Préserver l’économie et l’environnement
« Alors que nous allons vers une dégradation inéluctable de nos sites préservés, nous allons aussi vers une prise de conscience des nouvelles générations qui accordent de l’importance à l’environnement et la façon de consommer un territoire. Il faut que nous soyons force de proposition et que nous ayons les bons messages pour attirer cette cible de jeunes CSP+, qui se débrouille, qui a la culture du voyage. En tant qu’acteur économique du tourisme, notre rôle n’est pas uniquement de faire venir des gens, de faire entrer des devises et de remplir les hôtels. Le développement touristique doit intégrer la notion environnementale pour sauvegarder nos paysages, notre territoire. »

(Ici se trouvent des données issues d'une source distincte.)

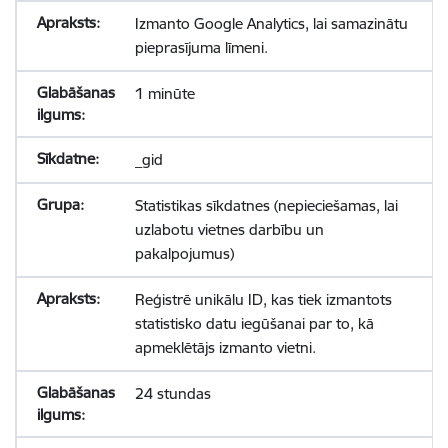
Izmanto Google Analytics, lai samazinātu
pieprasījuma līmeni.
1 minūte
_gid
Statistikas sīkdatnes (nepieciešamas, lai
uzlabotu vietnes darbību un
pakalpojumus)
Reģistrē unikālu ID, kas tiek izmantots
statistisko datu iegūšanai par to, kā
apmeklētājs izmanto vietni.
24 stundas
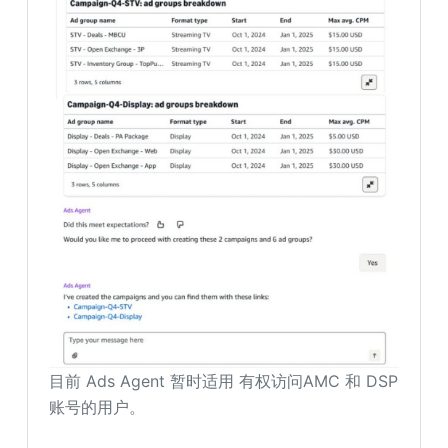
目前 Ads Agent 暂时适用 有权访问AMC 和 DSP
账号的用户。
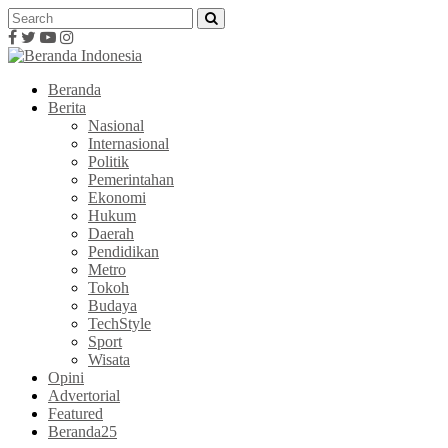
Beranda
Berita
Nasional
Internasional
Politik
Pemerintahan
Ekonomi
Hukum
Daerah
Pendidikan
Metro
Tokoh
Budaya
TechStyle
Sport
Wisata
Opini
Advertorial
Featured
Beranda25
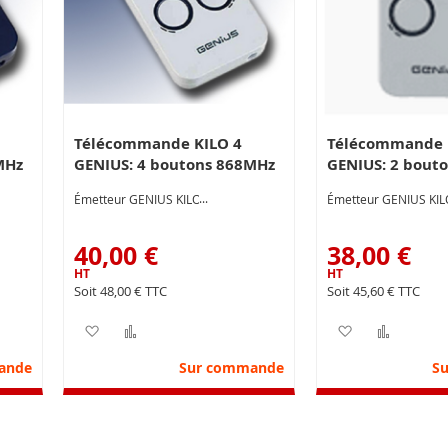
Télécommande KILO 4
Télécommande 
MHz
GENIUS: 4 boutons 868MHz
GENIUS: 2 bout
Émetteur GENIUS KILO4
Émetteur GENIUS KI
40,00 €
38,00 €
48,00 €
45,60 €
nvie
parateur
Ajouter à ma liste d’envie
Ajouter au comparateur
Ajouter à ma 
Ajoute
ande
Sur commande
S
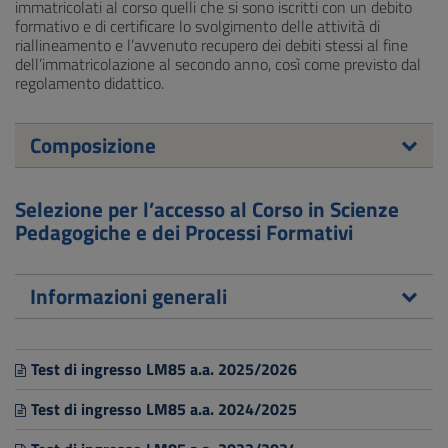
immatricolati al corso quelli che si sono iscritti con un debito
formativo e di certificare lo svolgimento delle attività di
riallineamento e l’avvenuto recupero dei debiti stessi al fine
dell’immatricolazione al secondo anno, così come previsto dal
regolamento didattico.
Composizione
Selezione per l’accesso al Corso in Scienze
Pedagogiche e dei Processi Formativi
Informazioni generali
Test di ingresso LM85 a.a. 2025/2026
Test di ingresso LM85 a.a. 2024/2025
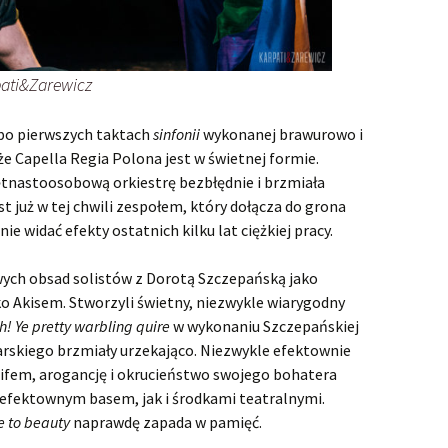
rpati&Zarewicz
po pierwszych taktach
sinfonii
wykonanej brawurowo i
 Capella Regia Polona jest w świetnej formie.
ętnastoosobową orkiestrę bezbłędnie i brzmiała
 już w tej chwili zespołem, który dołącza do grona
ie widać efekty ostatnich kilku lat ciężkiej pracy.
wych obsad solistów z Dorotą Szczepańską jako
o Akisem. Stworzyli świetny, niezwykle wiarygodny
h! Ye pretty warbling quire
w wykonaniu Szczepańskiej
rskiego brzmiały urzekająco. Niezwykle efektownie
lifem, arogancję i okrucieństwo swojego bohatera
efektownym basem, jak i środkami teatralnymi.
 to beauty
naprawdę zapada w pamięć.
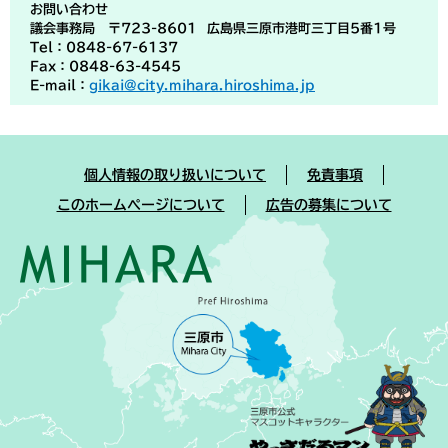
お問い合わせ
議会事務局 〒723-8601 広島県三原市港町三丁目5番1号
Tel：0848-67-6137
Fax：0848-63-4545
E-mail：
gikai@city.mihara.hiroshima.jp
個人情報の取り扱いについて
免責事項
このホームページについて
広告の募集について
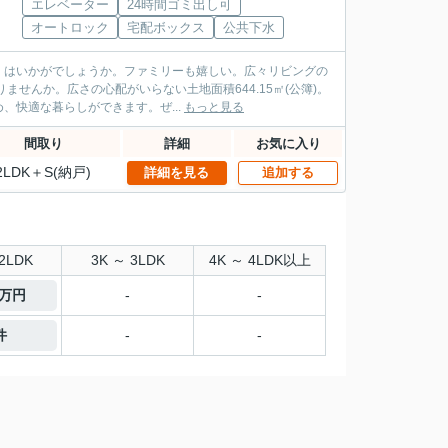
エレベーター
24時間ゴミ出し可
オートロック
宅配ボックス
公共下水
」はいかがでしょうか。ファミリーも嬉しい。広々リビングの
せんか。広さの心配がいらない土地面積644.15㎡(公簿)。
快適な暮らしができます。ぜ...
もっと見る
間取り
詳細
お気に入り
2LDK＋S(納戸)
詳細を見る
追加する
2LDK
3K ～ 3LDK
4K ～ 4LDK以上
0万円
-
-
件
-
-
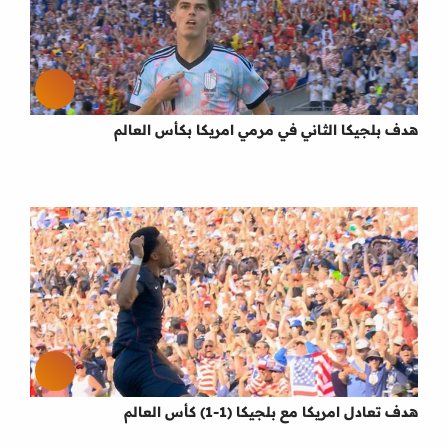
هدف بلجيكا الثاني في مرمي امريكا بكأس العالم
هدف تعادل امريكا مع بلجيكا (1-1) كأس العالم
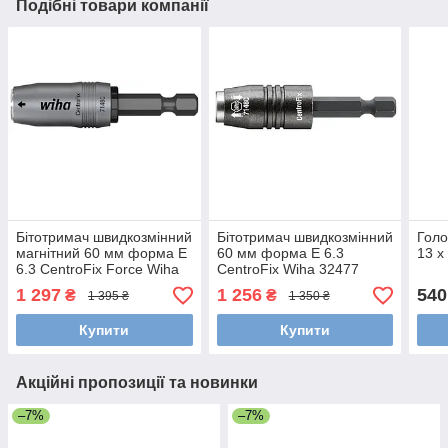
Подібні товари компанії
Бітотримач швидкозмінний
Бітотримач швидкозмінний
Голо
магнітний 60 мм форма E
60 мм форма E 6.3
13 x
6.3 CentroFix Force Wiha
CentroFix Wiha 32477
39133
1 297
1 256
540
₴
₴
1 395 ₴
1 350 ₴
Купити
Купити
Акційні пропозиції та новинки
–7%
–7%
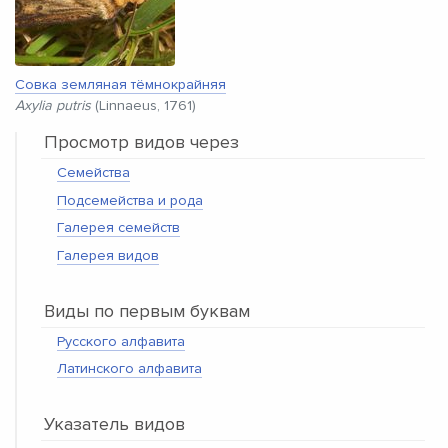
Совка земляная тёмнокрайняя
Axylia putris
(Linnaeus, 1761)
Просмотр видов через
Семейства
Подсемейства и рода
Галерея семейств
Галерея видов
Виды по первым буквам
Русского алфавита
Латинского алфавита
Указатель видов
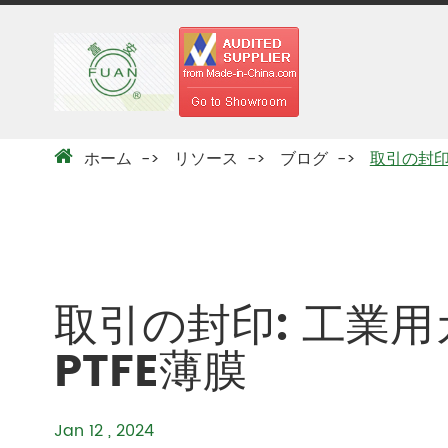
ホーム
リソース
ブログ
取引の封印
取引の封印: 工業
PTFE薄膜
Jan 12 , 2024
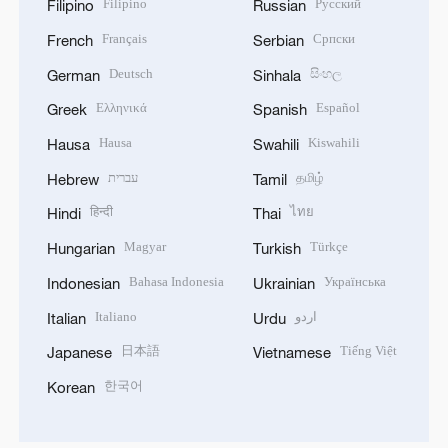
Filipino
Русский
Filipino
Russian
Français
Српски
French
Serbian
Deutsch
සිංහල
German
Sinhala
Ελληνικά
Español
Greek
Spanish
Hausa
Kiswahili
Hausa
Swahili
עברית
தமிழ்
Hebrew
Tamil
हिन्दी
ไทย
Hindi
Thai
Magyar
Türkçe
Hungarian
Turkish
Bahasa Indonesia
Українська
Indonesian
Ukrainian
Italiano
اردو
Italian
Urdu
日本語
Tiếng Việt
Japanese
Vietnamese
한국어
Korean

Jean-Pierre Alfonsi observe : « La clientèle évolue. Elle veut rencontrer des chefs, des artisans, des viticulteurs, etc. reconnus et ayant une histoire à raconter. Elle veut acheter sur les lieux de production. Cela correspond à une évolution de l’offre qu’il faut adapter à cette clientèle en demande. Depuis deux ans, les Hollandais reviennent dans le secteur de l’hôtellerie, alors qu’ils n’y venaient plus depuis un certain temps. La clientèle est plus jeune, orientée sur la gastronomie et le vin, la nature, la découverte, le vélo, et la culture. Des composantes touristiques hétérogènes », soulignant la chance qu’à Aix-en-Provence de pouvoir proposer une offre alliant la culture traditionnelle, ancrée, avec un fort patrimoine, et la pleine nature, le rural. Une tendance accélérée avec la crise sanitaire que Jean-Philippe Alfonsi constate également par les demandes de journalistes, friands de reportages dans ce sens. Aujourd’hui, son rêve est de « réenclencher rapidement les flux à l’international et reprendre un petit peu du monde d’avant ».